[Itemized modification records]
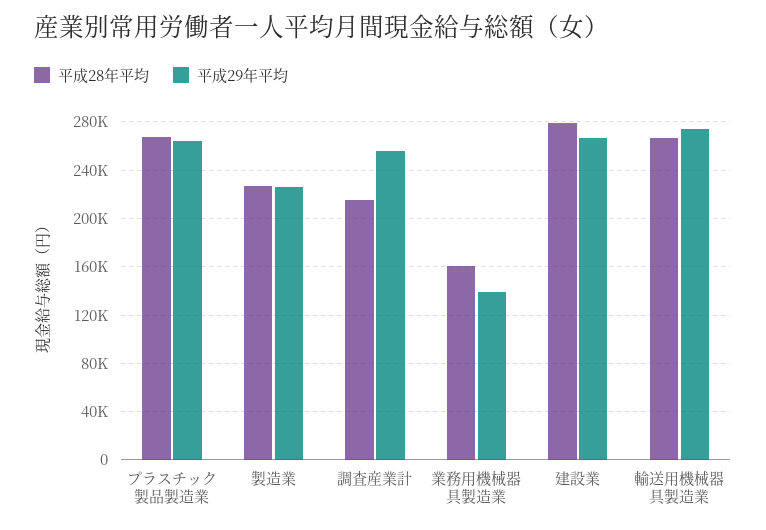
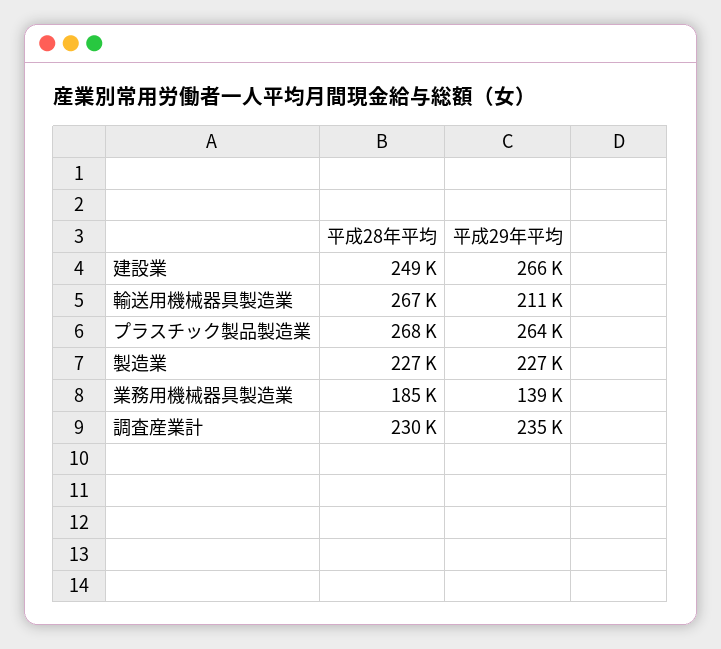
  {
    "平成28年平均": {
      "プラスチック製品製造業": 268000,
      "製造業": 227000,
-     "調査産業計": 215000,
+     "調査産業計": 230000,
-     "業務用機械器具製造業": 160000,
+     "業務用機械器具製造業": 185000,
-     "建設業": 280000,
+     "建設業": 249000,
      "輸送用機械器具製造業": 267000
    },
    "平成29年平均": {
      "プラスチック製品製造業": 264000,
      "製造業": 227000,
-     "調査産業計": 255000,
+     "調査産業計": 235000,
      "業務用機械器具製造業": 139000,
      "建設業": 266000,
-     "輸送用機械器具製造業": 275000
+     "輸送用機械器具製造業": 211000
    }
  }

▸ TO-DO ITEM
The records above are to be copied exactly, with no pictures carried over.

▸ TASK SOLUTION
  {
    "平成28年平均": {
      "プラスチック製品製造業": 268000,
      "製造業": 227000,
-     "調査産業計": 215000,
+     "調査産業計": 230000,
-     "業務用機械器具製造業": 160000,
+     "業務用機械器具製造業": 185000,
-     "建設業": 280000,
+     "建設業": 249000,
      "輸送用機械器具製造業": 267000
    },
    "平成29年平均": {
      "プラスチック製品製造業": 264000,
      "製造業": 227000,
-     "調査産業計": 255000,
+     "調査産業計": 235000,
      "業務用機械器具製造業": 139000,
      "建設業": 266000,
-     "輸送用機械器具製造業": 275000
+     "輸送用機械器具製造業": 211000
    }
  }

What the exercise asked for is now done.